Synopsis : Pendant six mois, de juillet à décembre 2015, Bernard-Henri Lévy et son équipe ont remonté les mille kilomètres de la ligne de front qui sépare le Kurdistan irakien des troupes de Daech. Ils ont ainsi été au plus près les témoins de la guerre concrète contre le terrorisme, que livrent au fil de périodes plus calmes et d’offensives sanglantes les hommes et les femmes de l’armée kurde.

Sur la route de Mossoul

Tout n’est pas à jeter dans le troisième documentaire que Bernard-Henri Lévy signe pour le cinéma. L’entrée en la matière répand par exemple un sentiment tendu d’insécurité, à travers la prise quasiment subjective d’un homme, qui voit son ami prendre seul l’assaut d’une colline où un obus traître l’attend stoïquement. Or, cette introduction s’avère trop vite arbitraire dans le cadre d’un récit sans autre point d’attache que la voix doucement sermonneuse du réalisateur. La colonne de véhicules constamment en mouvement qui emmène le chroniqueur, partisan de la cause kurde, d’une extrémité du front à l’autre ne traverse en fait aucun lieu, ni aucun fait d’armes suffisamment marquant pour que notre œil ou notre attention soit interpellé par lui. Cette traversée du creux de la vague d’un conflit qui s’éternise se solde alors par un récit filmique à son tour vide de sens, ou en tout cas vide d’une matière intellectuelle ou affective susceptible de nous rendre plus aisée l’identification avec ces guerriers ethniques. Entre le raisonnement aride de la voix off de Lévy et la succession exsangue de rencontres interchangeables avec des officiers plus ou moins haut gradés, l’espace pour un éveil à l’appréciation de la culture kurde est forcément réduit.

La bonne fée française

Bernard-Henri Lévy s’efforce pourtant de donner une forme particulière à son documentaire. Cela passe sans surprise par une mise en valeur narcissique de sa propre action, comme lorsque les soldats exposés aux attaques chimiques obtiennent des masques de protection grâce à son intervention auprès d’une ONG. L’emploi récurrent du drone au profit de la reconnaissance militaire en terrain ennemi procède du même échange de bons procédés, toujours avec ce doute en notre arrière-pensée que les producteurs de Peshmerga n’auraient probablement pas eu un accès aussi privilégié au théâtre de guerre, s’ils n’avaient pas mis à contribution à moindres frais leur gadget de surveillance.

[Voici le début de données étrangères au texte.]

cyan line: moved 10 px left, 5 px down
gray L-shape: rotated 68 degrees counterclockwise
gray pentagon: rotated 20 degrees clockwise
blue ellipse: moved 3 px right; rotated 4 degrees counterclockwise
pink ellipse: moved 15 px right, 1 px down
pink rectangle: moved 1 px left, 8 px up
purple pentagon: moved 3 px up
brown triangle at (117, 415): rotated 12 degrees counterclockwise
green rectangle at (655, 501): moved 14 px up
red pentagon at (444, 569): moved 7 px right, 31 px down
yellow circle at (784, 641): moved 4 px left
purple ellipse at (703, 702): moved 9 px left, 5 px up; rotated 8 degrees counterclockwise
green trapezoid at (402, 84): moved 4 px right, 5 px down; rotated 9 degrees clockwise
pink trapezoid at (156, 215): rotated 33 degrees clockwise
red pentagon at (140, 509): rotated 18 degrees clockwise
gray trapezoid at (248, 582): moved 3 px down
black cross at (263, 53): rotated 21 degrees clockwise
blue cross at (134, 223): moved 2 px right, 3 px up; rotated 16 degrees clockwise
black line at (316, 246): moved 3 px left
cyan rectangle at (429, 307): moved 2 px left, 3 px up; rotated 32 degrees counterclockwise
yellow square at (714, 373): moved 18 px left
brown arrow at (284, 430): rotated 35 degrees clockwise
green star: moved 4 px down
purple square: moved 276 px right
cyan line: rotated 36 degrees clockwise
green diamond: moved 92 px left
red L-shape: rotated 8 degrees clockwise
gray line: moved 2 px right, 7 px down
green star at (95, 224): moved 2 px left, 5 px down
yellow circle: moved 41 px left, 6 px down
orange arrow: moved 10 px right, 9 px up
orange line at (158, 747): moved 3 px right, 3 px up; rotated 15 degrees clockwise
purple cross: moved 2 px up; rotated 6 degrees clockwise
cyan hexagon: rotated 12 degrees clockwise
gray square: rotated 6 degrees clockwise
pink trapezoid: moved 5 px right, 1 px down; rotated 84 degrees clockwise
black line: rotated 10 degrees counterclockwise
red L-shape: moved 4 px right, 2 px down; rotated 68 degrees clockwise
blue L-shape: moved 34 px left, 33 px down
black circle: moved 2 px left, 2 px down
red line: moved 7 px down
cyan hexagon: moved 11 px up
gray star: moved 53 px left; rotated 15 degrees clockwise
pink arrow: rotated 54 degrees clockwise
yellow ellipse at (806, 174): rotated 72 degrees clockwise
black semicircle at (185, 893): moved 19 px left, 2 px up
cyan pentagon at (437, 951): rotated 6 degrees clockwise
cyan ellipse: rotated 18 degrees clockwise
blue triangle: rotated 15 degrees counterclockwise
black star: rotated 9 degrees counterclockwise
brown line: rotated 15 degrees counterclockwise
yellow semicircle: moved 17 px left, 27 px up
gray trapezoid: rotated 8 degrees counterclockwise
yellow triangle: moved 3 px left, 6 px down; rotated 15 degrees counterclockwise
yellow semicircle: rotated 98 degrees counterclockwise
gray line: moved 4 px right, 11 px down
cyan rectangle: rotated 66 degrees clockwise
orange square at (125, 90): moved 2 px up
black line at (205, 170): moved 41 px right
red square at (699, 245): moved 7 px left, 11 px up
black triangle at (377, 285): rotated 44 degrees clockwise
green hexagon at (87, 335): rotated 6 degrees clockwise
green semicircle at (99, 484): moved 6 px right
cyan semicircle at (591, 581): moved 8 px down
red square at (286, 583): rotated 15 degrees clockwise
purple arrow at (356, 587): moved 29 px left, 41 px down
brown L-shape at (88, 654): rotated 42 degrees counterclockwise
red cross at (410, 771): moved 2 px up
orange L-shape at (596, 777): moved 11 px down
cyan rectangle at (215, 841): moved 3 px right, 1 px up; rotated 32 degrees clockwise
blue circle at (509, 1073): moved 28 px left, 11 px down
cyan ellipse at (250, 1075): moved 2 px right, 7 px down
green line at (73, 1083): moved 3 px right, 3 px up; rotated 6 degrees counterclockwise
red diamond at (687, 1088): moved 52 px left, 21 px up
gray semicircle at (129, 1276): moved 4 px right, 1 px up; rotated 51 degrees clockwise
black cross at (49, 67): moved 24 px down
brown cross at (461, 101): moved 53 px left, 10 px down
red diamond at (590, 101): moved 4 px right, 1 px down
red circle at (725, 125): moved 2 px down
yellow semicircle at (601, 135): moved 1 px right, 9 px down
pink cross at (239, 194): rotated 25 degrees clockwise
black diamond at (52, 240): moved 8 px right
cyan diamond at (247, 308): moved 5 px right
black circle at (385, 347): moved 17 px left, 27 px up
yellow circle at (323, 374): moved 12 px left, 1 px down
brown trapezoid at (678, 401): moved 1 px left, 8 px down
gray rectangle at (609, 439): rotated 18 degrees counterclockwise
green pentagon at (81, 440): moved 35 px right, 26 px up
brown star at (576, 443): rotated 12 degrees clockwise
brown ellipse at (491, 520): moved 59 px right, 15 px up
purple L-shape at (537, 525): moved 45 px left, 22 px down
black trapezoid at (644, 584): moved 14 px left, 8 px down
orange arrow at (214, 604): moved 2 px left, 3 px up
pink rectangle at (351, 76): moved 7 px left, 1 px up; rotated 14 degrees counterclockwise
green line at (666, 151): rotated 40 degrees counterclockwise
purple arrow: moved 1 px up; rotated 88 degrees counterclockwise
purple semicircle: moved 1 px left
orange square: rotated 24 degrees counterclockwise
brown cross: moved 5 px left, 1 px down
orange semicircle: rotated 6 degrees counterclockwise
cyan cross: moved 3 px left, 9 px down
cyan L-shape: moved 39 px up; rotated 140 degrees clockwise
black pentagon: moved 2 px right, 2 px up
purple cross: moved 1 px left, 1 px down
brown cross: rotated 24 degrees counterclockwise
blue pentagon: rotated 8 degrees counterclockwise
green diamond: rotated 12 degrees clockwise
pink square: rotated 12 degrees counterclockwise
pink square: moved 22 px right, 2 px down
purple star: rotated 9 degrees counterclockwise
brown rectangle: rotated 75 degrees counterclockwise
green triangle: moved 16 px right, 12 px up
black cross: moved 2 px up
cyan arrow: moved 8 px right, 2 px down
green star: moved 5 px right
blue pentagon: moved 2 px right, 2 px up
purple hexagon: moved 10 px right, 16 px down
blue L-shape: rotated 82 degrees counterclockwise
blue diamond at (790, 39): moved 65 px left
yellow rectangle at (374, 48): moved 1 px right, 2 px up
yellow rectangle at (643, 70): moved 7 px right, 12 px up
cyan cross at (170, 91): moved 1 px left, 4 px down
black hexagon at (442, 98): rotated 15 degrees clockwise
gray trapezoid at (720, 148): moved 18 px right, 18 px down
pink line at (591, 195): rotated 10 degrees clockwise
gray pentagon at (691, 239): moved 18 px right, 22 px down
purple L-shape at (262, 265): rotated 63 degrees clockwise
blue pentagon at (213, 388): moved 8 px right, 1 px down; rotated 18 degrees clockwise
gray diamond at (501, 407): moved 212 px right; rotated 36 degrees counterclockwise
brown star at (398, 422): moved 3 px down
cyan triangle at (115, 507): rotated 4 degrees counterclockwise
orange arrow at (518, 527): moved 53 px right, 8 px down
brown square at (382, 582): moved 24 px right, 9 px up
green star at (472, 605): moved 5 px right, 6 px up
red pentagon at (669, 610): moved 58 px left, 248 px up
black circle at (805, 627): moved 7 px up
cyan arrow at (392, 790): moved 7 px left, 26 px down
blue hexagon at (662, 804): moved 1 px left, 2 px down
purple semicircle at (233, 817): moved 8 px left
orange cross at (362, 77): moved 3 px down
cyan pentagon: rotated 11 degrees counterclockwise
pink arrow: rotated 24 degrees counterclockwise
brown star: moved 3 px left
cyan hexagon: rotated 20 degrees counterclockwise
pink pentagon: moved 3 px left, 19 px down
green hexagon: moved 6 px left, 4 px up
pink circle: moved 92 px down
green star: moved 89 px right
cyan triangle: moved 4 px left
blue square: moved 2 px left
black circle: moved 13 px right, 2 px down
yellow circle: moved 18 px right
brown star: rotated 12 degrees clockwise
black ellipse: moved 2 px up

En fin de compte, ce film est aussi désert et désincarné que les hauts plateaux du Kurdistan, en dépit des tentatives maladroites de la part de Bernard-Henri Lévy de l’inscrire in extremis dans un grand projet de préservation de la cohabitation respectueuse entre les communautés juives, chrétiennes et musulmanes ou bien de condenser la tragédie du peuple kurde, courageux mais malmené de tous les côtés, dans la disparition brutale du commandant aux cheveux blancs.

Conclusion

L’écrivain Bernard-Henri Lévy est un voyageur infatigable en faveur des causes internationales désespérées. Alors que cet engagement pas exclusivement altruiste lui a valu autant de distinctions que de railleries, son reflet cinématographique peine encore à nous convaincre. Ainsi, à partir d’une idée de départ tout à fait recommandable – en somme de mettre en avant l’effort kurde dans la guerre à armes inégales contre l’état islamique –, Peshmerga n’est qu’un album de clichés ternes et impersonnels.